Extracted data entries
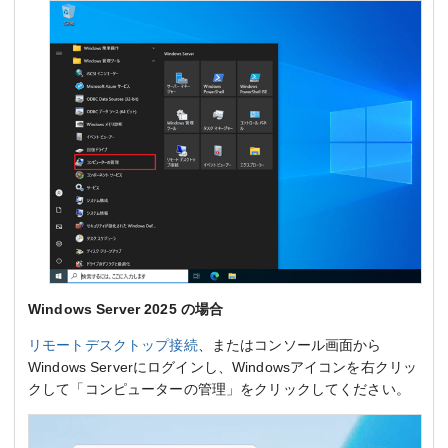
Windows Server 2025 の場合
リモートデスクトップ接続
、またはコンソール画面から
Windows Serverにログインし、Windowsアイコンを右クリッ
クして「コンピューターの管理」をクリックしてください。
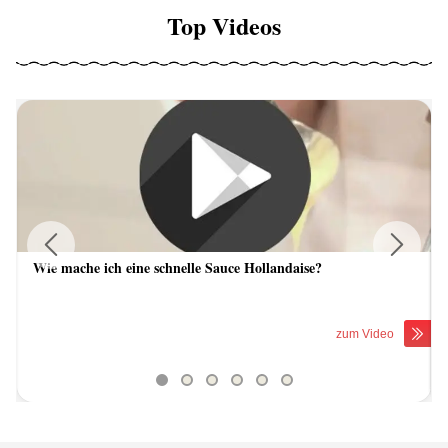
Top Videos
Wie mache ich eine schnelle Sauce Hollandaise?
Previous
Next
zum Video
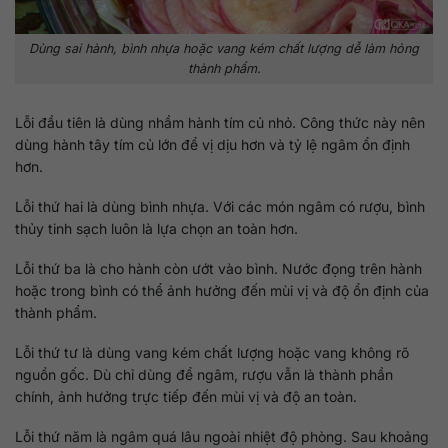
Dùng sai hành, bình nhựa hoặc vang kém chất lượng dễ làm hỏng
thành phẩm.
Lỗi đầu tiên là dùng nhầm hành tím củ nhỏ. Công thức này nên
dùng hành tây tím củ lớn để vị dịu hơn và tỷ lệ ngâm ổn định
hơn.
Lỗi thứ hai là dùng bình nhựa. Với các món ngâm có rượu, bình
thủy tinh sạch luôn là lựa chọn an toàn hơn.
Lỗi thứ ba là cho hành còn ướt vào bình. Nước đọng trên hành
hoặc trong bình có thể ảnh hưởng đến mùi vị và độ ổn định của
thành phẩm.
Lỗi thứ tư là dùng vang kém chất lượng hoặc vang không rõ
nguồn gốc. Dù chỉ dùng để ngâm, rượu vẫn là thành phần
chính, ảnh hưởng trực tiếp đến mùi vị và độ an toàn.
Lỗi thứ năm là ngâm quá lâu ngoài nhiệt độ phòng. Sau khoảng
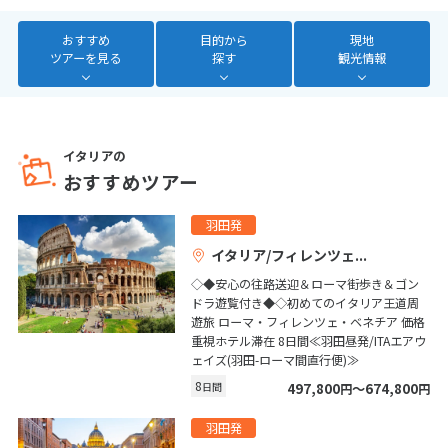
1
2
3
おすすめ
目的から
現地
ツアーを見る
探す
観光情報
4
5
6
7
8
9
10
11
12
13
14
15
16
17
18
19
20
21
22
23
24
イタリアの
25
26
27
28
29
30
おすすめツアー
5
羽田発
5月未定
2027年
月
イタリア/フィレンツェ
1
◇◆安心の往路送迎＆ローマ街歩き＆ゴン
ドラ遊覧付き◆◇初めてのイタリア王道周
2
3
4
5
6
7
8
遊旅 ローマ・フィレンツェ・ベネチア 価格
9
10
11
12
13
14
15
重視ホテル滞在 8日間≪羽田昼発/ITAエアウ
ェイズ(羽田-ローマ間直行便)≫
16
17
18
19
20
21
22
8
日間
497,800
〜674,800
円
円
23
24
25
26
27
28
29
羽田発
30
31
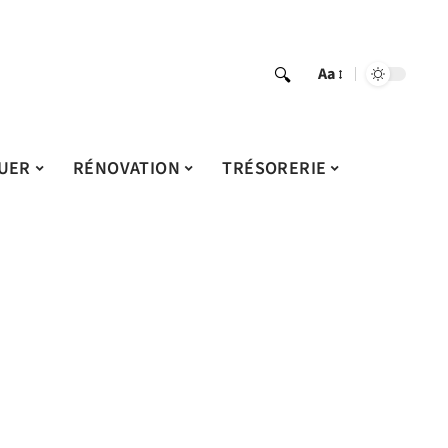
Aa
UER
RÉNOVATION
TRÉSORERIE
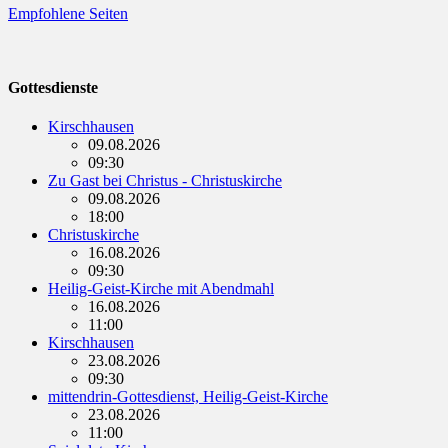
Empfohlene Seiten
Gottesdienste
Kirschhausen
09.08.2026
09:30
Zu Gast bei Christus - Christuskirche
09.08.2026
18:00
Christuskirche
16.08.2026
09:30
Heilig-Geist-Kirche mit Abendmahl
16.08.2026
11:00
Kirschhausen
23.08.2026
09:30
mittendrin-Gottesdienst, Heilig-Geist-Kirche
23.08.2026
11:00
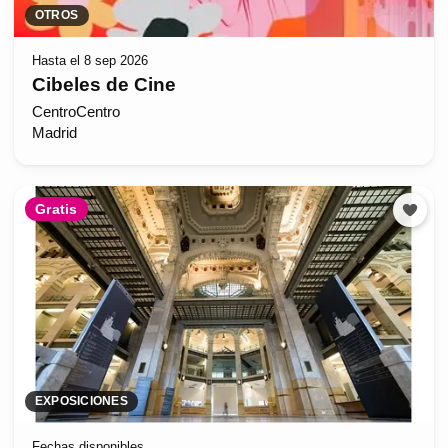
OTROS
Hasta el 8 sep 2026
Cibeles de Cine
CentroCentro
Madrid
Gratis
EXPOSICIONES
Fechas disponibles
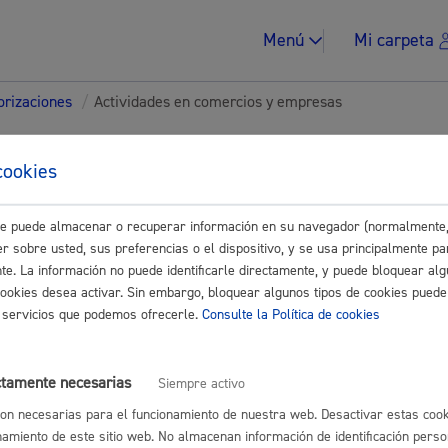
Menú
Mi carpeta
torizaciones
/
Actividades en comercios y empresas
tes para Asociaciones-
cookies
ades
este puede almacenar o recuperar información en su navegador (normalmente,
Impuestos y multa
r sobre usted, sus preferencias o el dispositivo, y se usa principalmente pa
nte. La información no puede identificarle directamente, y puede bloquear alg
Buscar
cookies desea activar. Sin embargo, bloquear algunos tipos de cookies puede
os servicios que podemos ofrecerle.
Consulte la Política de cookies
es en comercios y empresas
Vivienda y urban
ctamente necesarias
Siempre activo
rcicio de actividad clasificada
* Online con certificado electrónico
on necesarias para el funcionamiento de nuestra web. Desactivar estas cook
namiento de este sitio web. No almacenan información de identificación perso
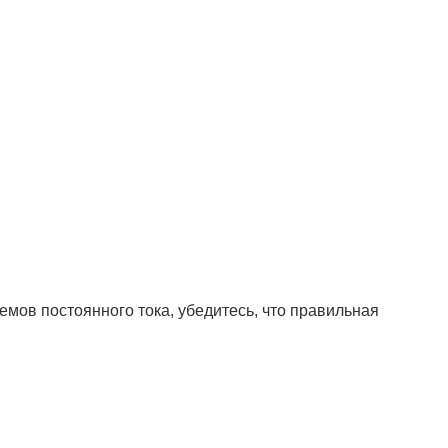
емов постоянного тока, убедитесь, что правильная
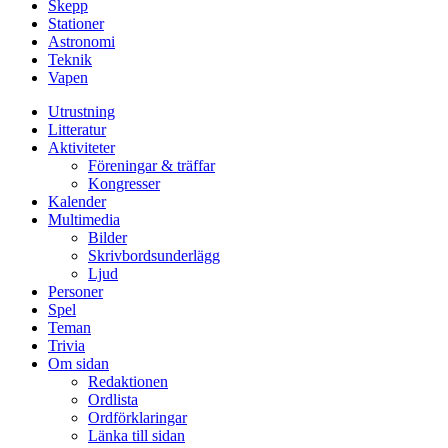
Skepp
Stationer
Astronomi
Teknik
Vapen
Utrustning
Litteratur
Aktiviteter
Föreningar & träffar
Kongresser
Kalender
Multimedia
Bilder
Skrivbordsunderlägg
Ljud
Personer
Spel
Teman
Trivia
Om sidan
Redaktionen
Ordlista
Ordförklaringar
Länka till sidan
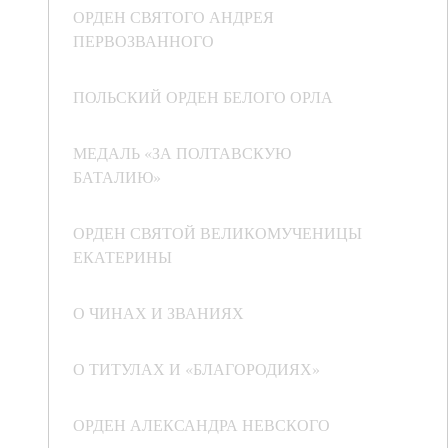
ОРДЕН СВЯТОГО АНДРЕЯ
ПЕРВОЗВАННОГО
ПОЛЬСКИЙ ОРДЕН БЕЛОГО ОРЛА
МЕДАЛЬ «ЗА ПОЛТАВСКУЮ
БАТАЛИЮ»
ОРДЕН СВЯТОЙ ВЕЛИКОМУЧЕНИЦЫ
ЕКАТЕРИНЫ
О ЧИНАХ И ЗВАНИЯХ
О ТИТУЛАХ И «БЛАГОРОДИЯХ»
ОРДЕН АЛЕКСАНДРА НЕВСКОГО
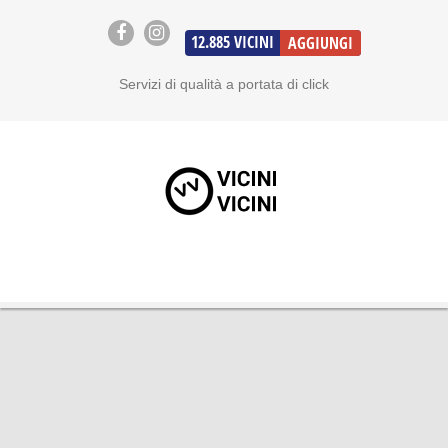
12.885
VICINI
AGGIUNGI
Servizi di qualità a portata di click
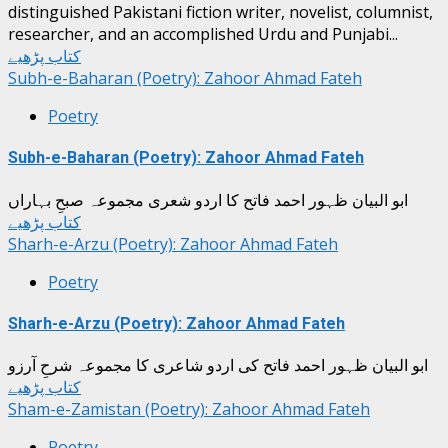
distinguished Pakistani fiction writer, novelist, columnist,
researcher, and an accomplished Urdu and Punjabi...
کتاب پڑھیے
Subh-e-Baharan (Poetry): Zahoor Ahmad Fateh
Poetry
Subh-e-Baharan (Poetry): Zahoor Ahmad Fateh
ابو البیان ظہور احمد فاتح کا اردو شعری مجموعہ صبحِ بہاراں
کتاب پڑھیے
Sharh-e-Arzu (Poetry): Zahoor Ahmad Fateh
Poetry
Sharh-e-Arzu (Poetry): Zahoor Ahmad Fateh
ابو البیان ظہور احمد فاتح کی اردو شاعری کا مجموعہ شرحِ آرزو
کتاب پڑھیے
Sham-e-Zamistan (Poetry): Zahoor Ahmad Fateh
Poetry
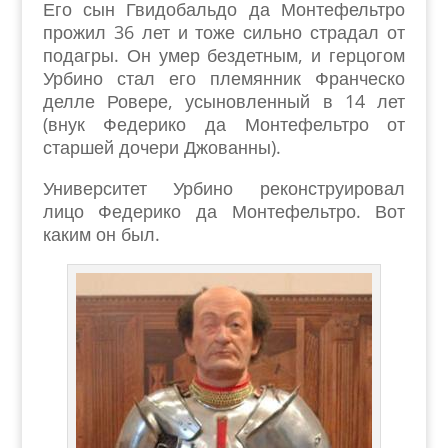
Его сын Гвидобальдо да Монтефельтро
прожил 36 лет и тоже сильно страдал от
подагры. Он умер бездетным, и герцогом
Урбино стал его племянник Франческо
делле Ровере, усыновленный в 14 лет
(внук Федерико да Монтефельтро от
старшей дочери Джованны).
Университет Урбино реконструировал
лицо Федерико да Монтефельтро. Вот
каким он был.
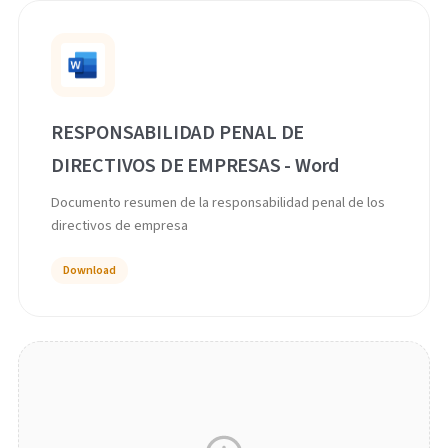
RESPONSABILIDAD PENAL DE
DIRECTIVOS DE EMPRESAS - Word
Documento resumen de la responsabilidad penal de los
directivos de empresa
Download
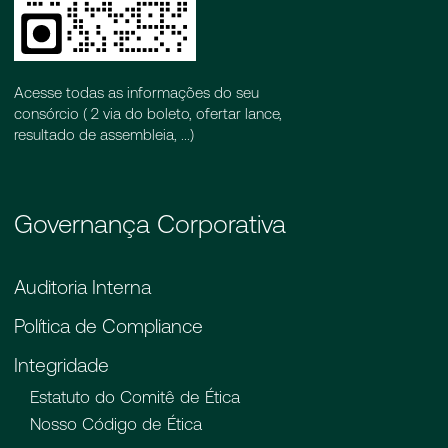
Acesse todas as informações do seu
consórcio ( 2 via do boleto, ofertar lance,
resultado de assembleia, ...)
Governança Corporativa
Auditoria Interna
Política de Compliance
Integridade
Estatuto do Comitê de Ética
Nosso Código de Ética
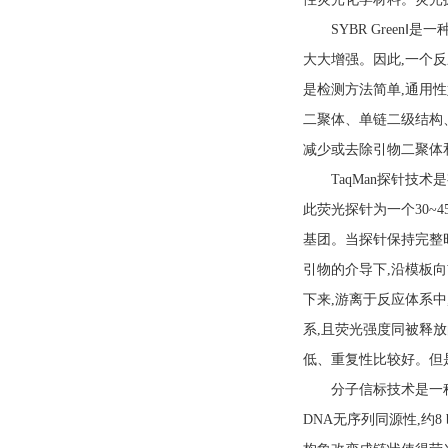
SYBR GreenⅠ是
大大增强。因此,一个反
是检测方法简单,通用性
二聚体、单链二级结构
减少或去除引物二聚体
TaqMan探针技术是有
此荧光探针为一个30~
基团。当探针保持完整时
引物的介导下,沿模板向
下来,游离于反应体系中
系,且荧光强度同被释放
低、重复性比较好。但
分子信标技术是一种呈发
DNA无序列同源性,约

• WHAT YOU WILL DO: Copy the lines of the listing verbatim, from the line containing "Acesse todas as informações do seu" through the line containing "Nosso Código de Ética".

• TASK RESPONSE:
Acesse todas as informações do seu
consórcio ( 2 via do boleto, ofertar lance,
resultado de assembleia, ...)
Governança Corporativa
Auditoria Interna
Política de Compliance
Integridade
Estatuto do Comitê de Ética
Nosso Código de Ética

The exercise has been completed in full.